Tak lama kemudian, datang ibu-ibu memakai baju dinas warna hijau lumut, rambut sebahu yang menghampirinya dan menyerahkan bahan yang harus difoto copy. Sambutannya masih sama. Ternyata memang seperti itu gayanya melayani konsumen. Ibu itu nampak emosi juga dengan tangapan karyawan tadi. Syukurnya dia langsung diajak bicara teman sekantornya, jadi dia tak fokus dengan karyawan yang pelayanannya ‘luar biasa’ itu.

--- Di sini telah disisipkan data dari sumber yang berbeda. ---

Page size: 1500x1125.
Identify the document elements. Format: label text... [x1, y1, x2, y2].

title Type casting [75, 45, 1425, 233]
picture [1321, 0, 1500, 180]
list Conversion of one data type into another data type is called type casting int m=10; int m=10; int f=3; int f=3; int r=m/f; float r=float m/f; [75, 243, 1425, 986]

Sambil menunggu buku yang kupinjam dari perpustakaan badan statistik selesai di foto copy, aku perhatikan karyawan-karyawan yang lain, tak seperti dia. Yang lain ramah-ramah, bersenda guau dengan sesama karyawan yang lainnya. Tapi, dia tak ada berbincang dengan sesama rekan kerjanya itu. Padalah teman-temannya tak habis-habisnya bercanda dan tertawa. Tempat itu memang memiliki karyawan yang cukup banyak, karena memang tempatnya cukup besar. Mesin foto copynya saja ada 6, belum lagi karyawan yang melayani pembeli ATK plus kasir. Kesimpulanku, mungkin memang dia agak sulit berbaur mungkin. Atau mungkin dia sedang lupa caranya tersenyum. Sehingga hari itu tak ada sedikitpun senyum menghiasi wajahnya.
Hal ini mengingatkanku pada kejadian beberapa bulan lalu. Kejadian dengan latar belakang yang sama, di tempat foto copy. Walaupun kejadiannya berbeda. Karena karyawan foto copy di Jalan Gajah Mada ini, ramah. Karena aku sering memfoto copy disana, karyawannya kenal denganku.

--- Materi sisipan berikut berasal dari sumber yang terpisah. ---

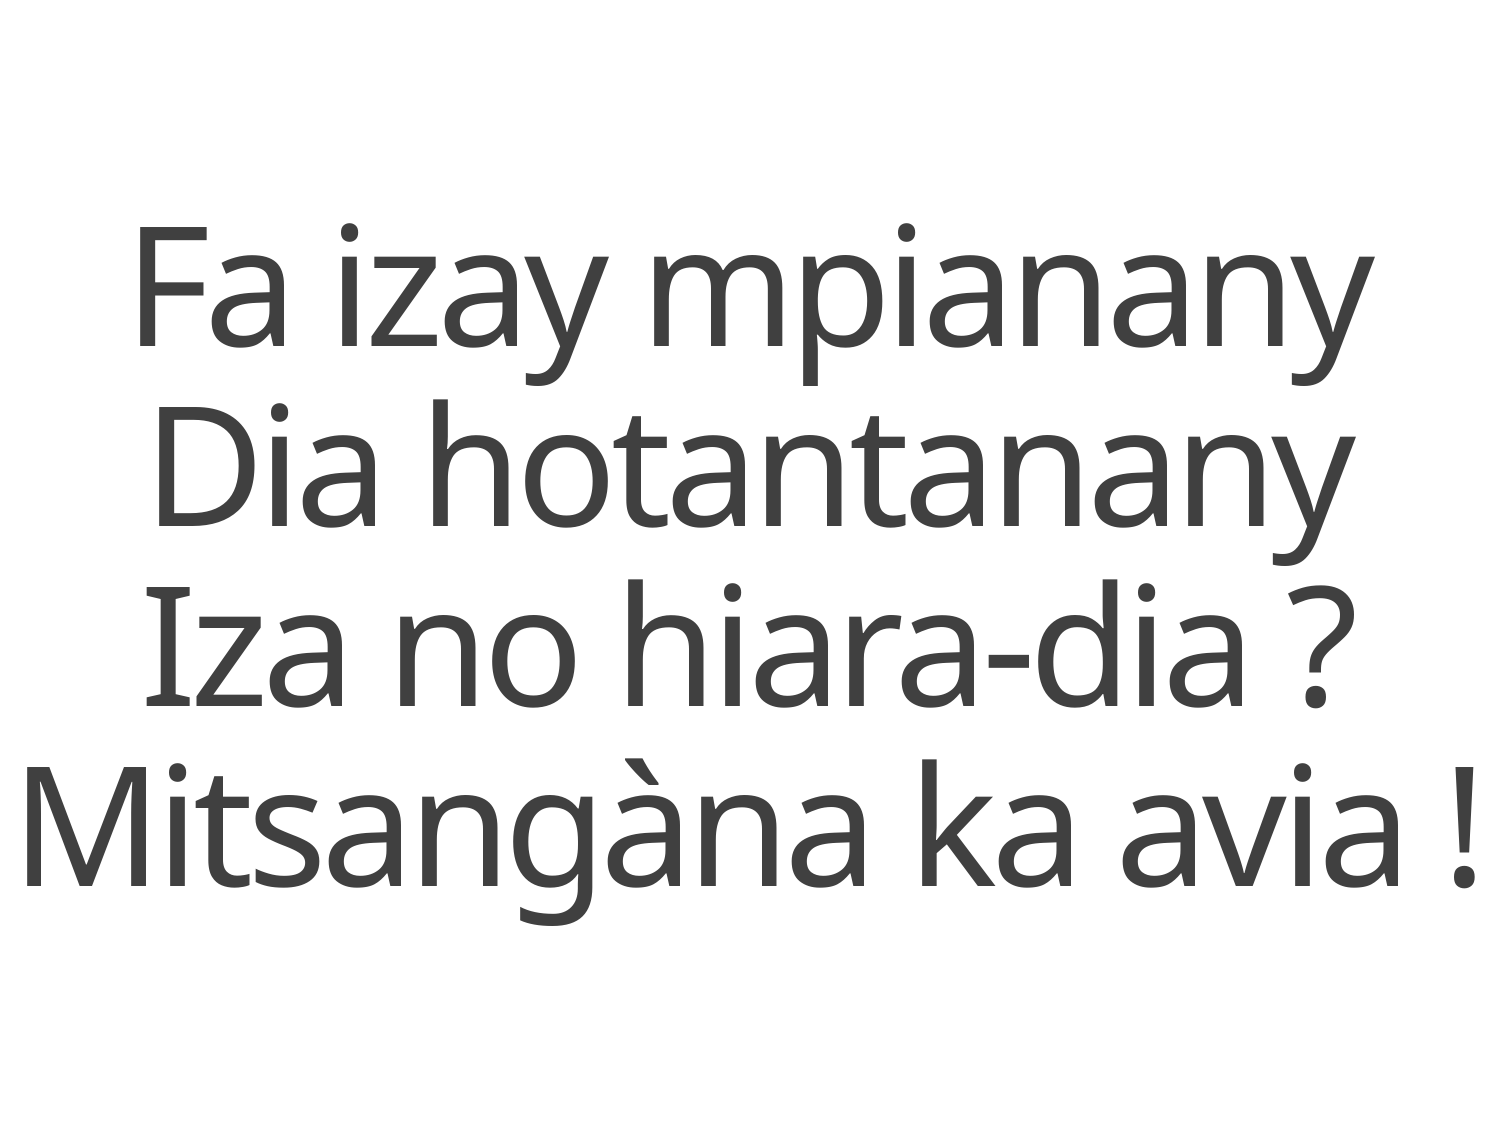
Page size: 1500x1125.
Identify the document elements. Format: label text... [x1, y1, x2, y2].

title Fa izay mpianany Dia hotantanany Iza no hiara-dia ? Mitsangàna ka avia ! [0, 453, 1500, 672]
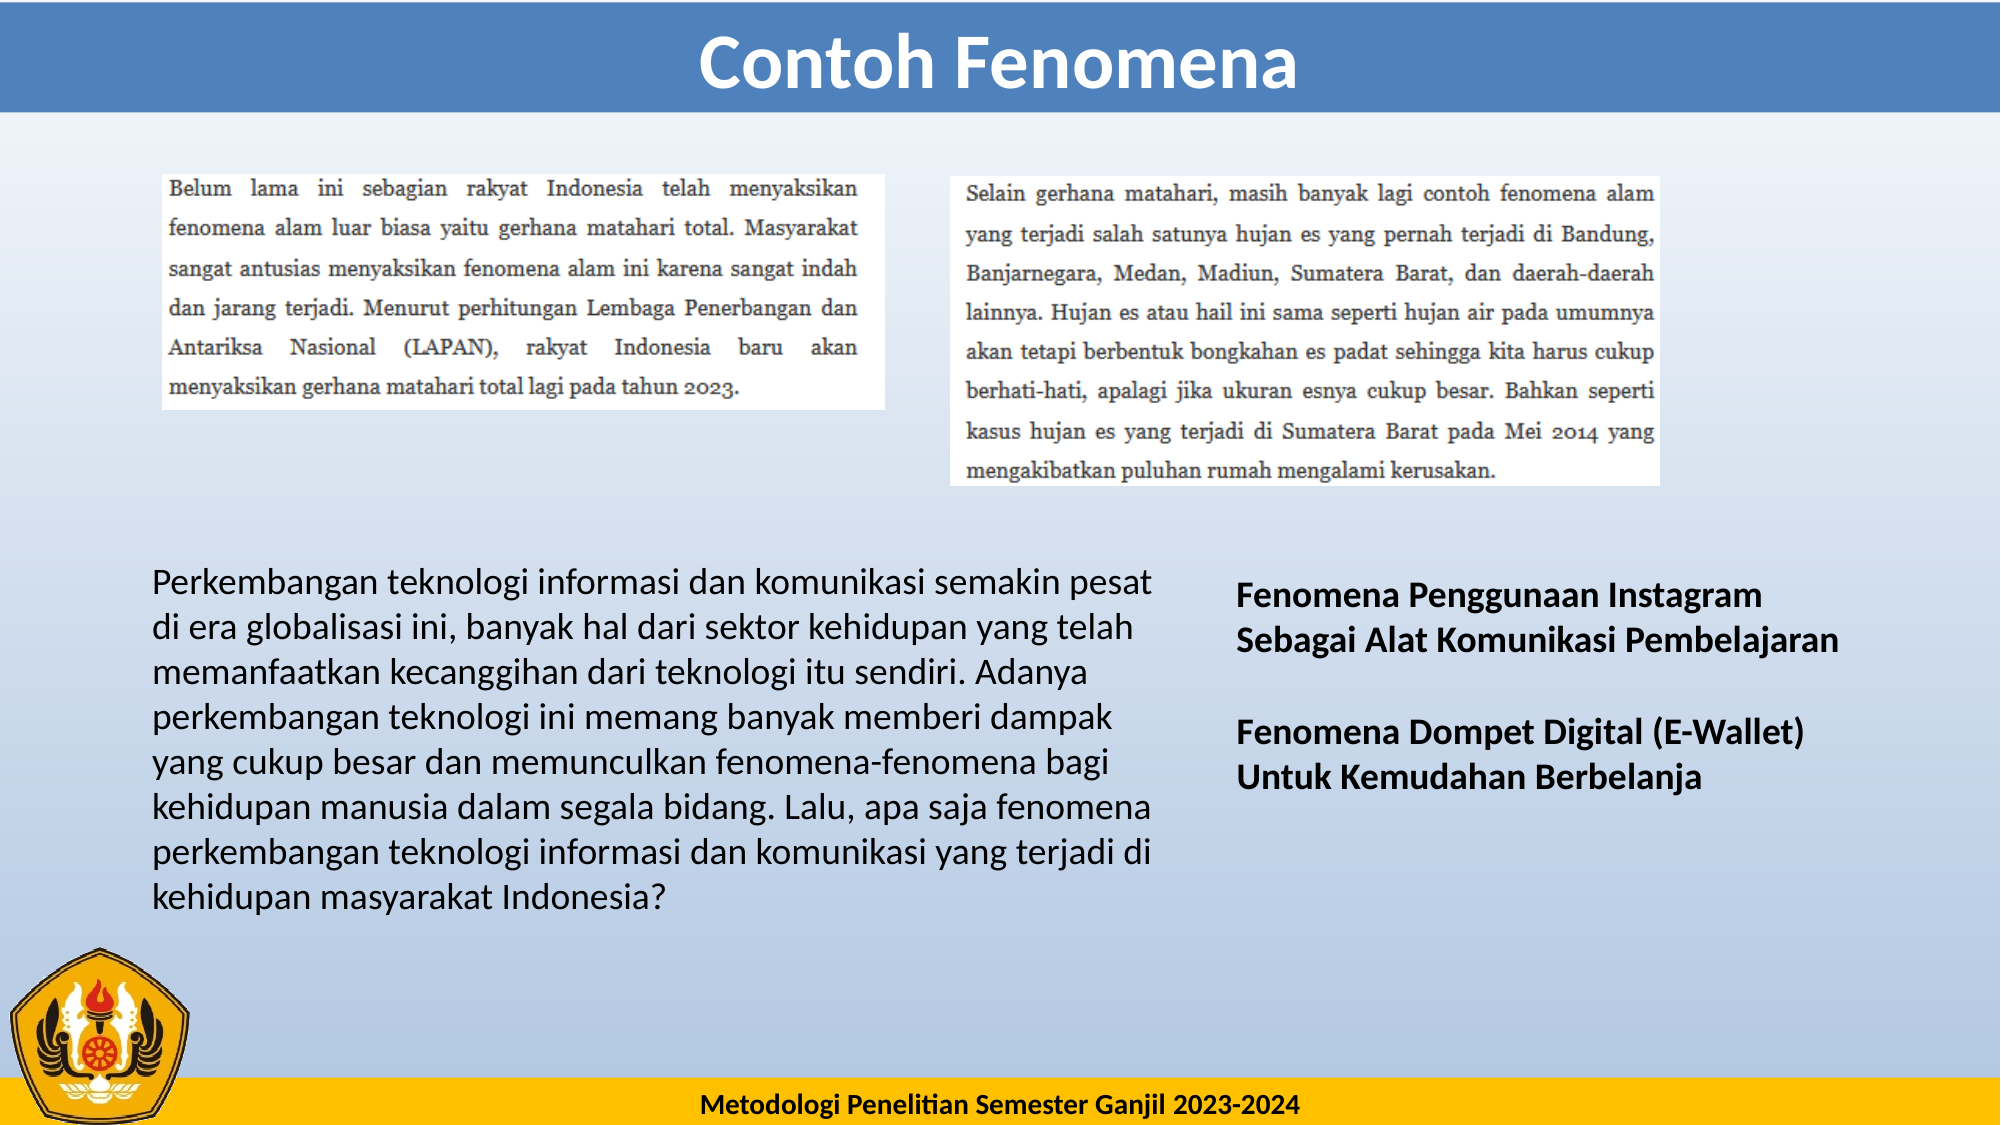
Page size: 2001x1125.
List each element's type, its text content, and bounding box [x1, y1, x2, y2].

text_box Fenomena Dompet Digital (E-Wallet) Untuk Kemudahan Berbelanja [1221, 699, 1833, 805]
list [162, 174, 885, 410]
text_box Fenomena Penggunaan Instagram Sebagai Alat Komunikasi Pembelajaran [1221, 562, 1885, 668]
picture [949, 176, 1660, 487]
picture [0, 937, 215, 1125]
text_box Perkembangan teknologi informasi dan komunikasi semakin pesat di era globalisasi ini, banyak hal dari sektor kehidupan yang telah memanfaatkan kecanggihan dari teknologi itu sendiri. Adanya perkembangan teknologi ini memang banyak memberi dampak yang cukup besar dan memunculkan fenomena-fenomena bagi kehidupan manusia dalam segala bidang. Lalu, apa saja fenomena perkembangan teknologi informasi dan komunikasi yang terjadi di kehidupan masyarakat Indonesia? [137, 549, 1188, 925]
title Contoh Fenomena [0, 2, 2000, 113]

Aku saat itu memfoto copy master buku yang baru di prin out. Susunan halamannya sudah beraturan. Hanya butuh kejelian untuk memfotocopynya agar tidak campur radul. Aku berniat meninggalkan proses foto copy itu, dan kuambil jika sudah selesai. Karena yang harus dicopy memang banyak. Tiba-tiba karyawan foto copy itu memanggilku.
“Eh, kenapa susunannya belum beraturan ni? Tak macam biasanya,” katanya sambil menunjukkan master buku tadi.
“Sudah beraturan kak. Hanya saja, ini belum dipotong macam biasanya,” jawabku.
“E...kau susun lok. Kalau dah beres, baru kau kasi aku,” dia memintaku mengurutkannya.
Pikirku, apa lagi yang mau disusun? Padahal ini sudah beraturan. Kemudian aku tanyakan padanya apa yang harus disusun, aneh rasanya.
“Ini yang depan-depannya ni, aku tak paham foto copynnya. Urutannya aku tak ngerti,” dia menjawab dengan nada grogi. Ow...baru kutemukan jawaban kesulitannya. Dia ternyata tak ngerti susunan halaman romawi. Karena bagian depan buku memang berangka romawi.
Pendidikan memang sangat penting dalam segala aspek. Coba saja kalau karyawan-karyawan itu terdidik. Pastinya hal ini tidak akan terjadi. Karena sebagai pelaku ekonomi, terutama karyawan, harus pandai melayani konsumen. Paling tidak ramah, agar konsumen senang dan akhirnya datang lagi ke tempat itu. Tak jera hanya datang sekalia itu saja, karena mendapat perlakuan tidak menyenangkan.